An archaeogenetic study published in 2026 in Nature examined demographic changes in southern Germany during the transition from Late Antiquity to the Early Middle Ages, particularly between the early 5th and late 7th centuries. In Bavaria, important new data came from sites including the burial grounds at Altheim near Landshut and Weilheim in Upper Bavaria. The study found evidence that migration into the region had already occurred under Roman rule, including people with ancestry associated with Northern Europe, Roman Southeastern Europe and Central Italy. British ancestry was also detected, while eastern European and steppe-related ancestry was generally minor. Between about 470 and 620, "interactions between the founding groups with northern ancestry and later arrivals from Roman provincial communities produced high genetic diversity and population substructure". As intermarriage continued, these distinctions diminished. The results are consistent with migration mainly by individuals, families and small groups rather than the wholesale movement of entire populations. After the collapse of Roman political and economic structures, people descended from Roman provincial populations also appear to have moved from towns and military centres into rural areas. At Altheim, people of different ancestry intermarried rapidly, and grave goods show little systematic distinction between ancestry groups, suggesting that genetic ancestry was not closely associated with social or cultural identity. By the early 7th century, admixture had produced a population genetically similar to modern Central Europeans, including southern Germans. The authors also suggest that networks associated with northern ancestry may have helped early Germanic dialects spread through southern Germany and contributed to the emergence of pre-literary Old High German as the dominant vernacular.

==Origin myth==
A medieval origin story exists for the Baiuvarii, the Annolied written in the 11th century, says that the Bavarian tribe came long ago from Armenia, "where Noah came out of the ark". The leaders of the Bavarian army are said to have been Duke Boimunt and his brother Ingram. The story was also reflected in the Song of Roland, which mentions a Bavarian duke Naimes. Also the epic Karl written by "Der Stricker" says that Naymes, the Bavarian duke, was born in "Ormenîe".
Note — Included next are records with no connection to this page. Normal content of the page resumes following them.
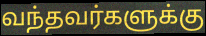
வந்தவர்களுக்கு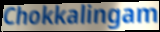
ChokkalingamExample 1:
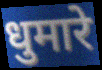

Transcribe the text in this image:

धुमारे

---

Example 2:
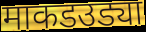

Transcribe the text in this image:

माकडउड्या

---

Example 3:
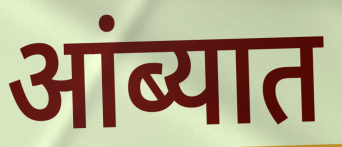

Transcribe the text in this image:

आंब्यात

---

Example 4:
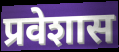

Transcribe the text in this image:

प्रवेशास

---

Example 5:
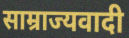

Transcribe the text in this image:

साम्राज्यवादी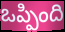
ఒప్పింది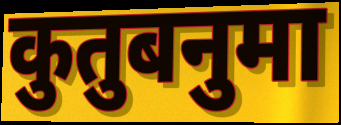
कुतुबनुमाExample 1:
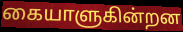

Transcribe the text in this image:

கையாளுகின்றன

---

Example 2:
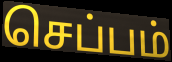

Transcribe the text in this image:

செப்பம்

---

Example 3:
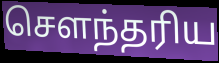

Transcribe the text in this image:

சௌந்தரிய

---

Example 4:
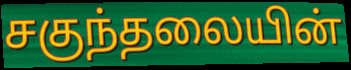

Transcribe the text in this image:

சகுந்தலையின்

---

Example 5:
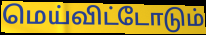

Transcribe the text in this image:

மெய்விட்டோடும்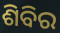
ଶିବିର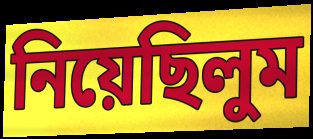
নিয়েছিলুম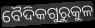
ବୈଦିକଗୁରୁକୁଳ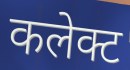
कलेक्टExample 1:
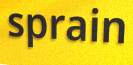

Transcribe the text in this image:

sprain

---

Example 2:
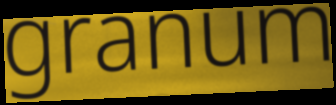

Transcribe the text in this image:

granum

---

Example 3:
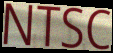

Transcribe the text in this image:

NTSC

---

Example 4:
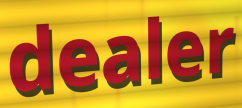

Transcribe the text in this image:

dealer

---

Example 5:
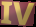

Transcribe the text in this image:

IV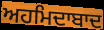
ਅਹਮਿਦਾਬਾਦ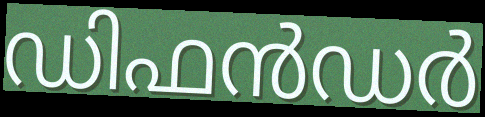
ഡിഫൻഡർ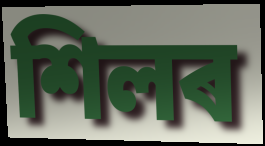
শিলৰ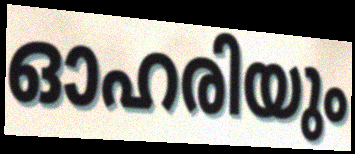
ഓഹരിയും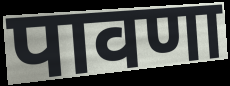
पावणा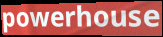
powerhouse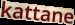
kattane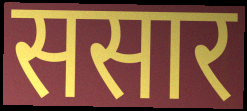
ससार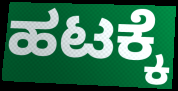
ಹಟಕ್ಕೆ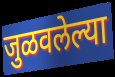
जुळवलेल्याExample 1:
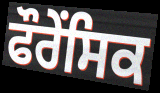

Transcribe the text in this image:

ਫੌਰੇਂਸਿਕ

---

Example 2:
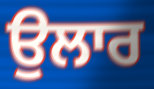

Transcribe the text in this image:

ਉਲਾਰ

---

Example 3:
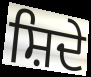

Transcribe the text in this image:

ਸ਼ਿਦੇ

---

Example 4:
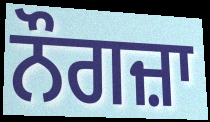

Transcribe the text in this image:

ਨੌਗਜ਼ਾ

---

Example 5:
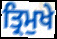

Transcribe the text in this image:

ਤ੍ਰਿਮੁਖੇ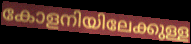
കോളനിയിലേക്കുള്ളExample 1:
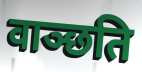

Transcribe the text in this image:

वाञ्छति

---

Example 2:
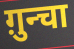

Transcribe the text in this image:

ग़ुन्चा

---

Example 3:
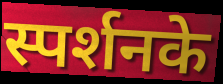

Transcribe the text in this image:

स्पर्शनके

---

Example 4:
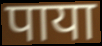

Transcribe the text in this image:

पाया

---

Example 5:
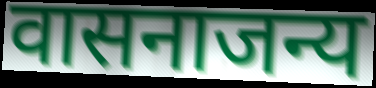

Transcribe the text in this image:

वासनाजन्य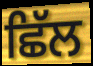
ਛਿੱਲ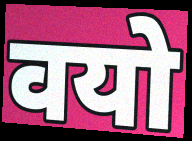
वयो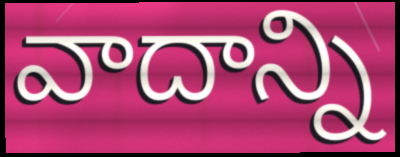
వాదాన్ని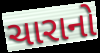
ચારાનોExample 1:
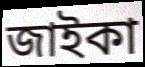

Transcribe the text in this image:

জাইকা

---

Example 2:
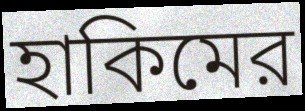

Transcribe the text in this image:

হাকিমের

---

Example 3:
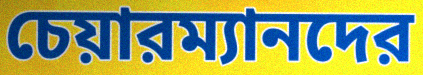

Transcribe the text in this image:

চেয়ারম্যানদের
These origin-legends stem from learned medieval conceptions.

==Law code==
A collection of Bavarian tribal laws was compiled in the 8th century. This document is known as Lex Baiuvariorum. Elements of it possibly date back to the 6th century. It is very similar to Lex Thuringorum, which was the legal code of the Thuringi, with whom the Baiuvarii had close relations.

==Christianity==
By the 8th century, many Baiuvarii had converted to Christianity.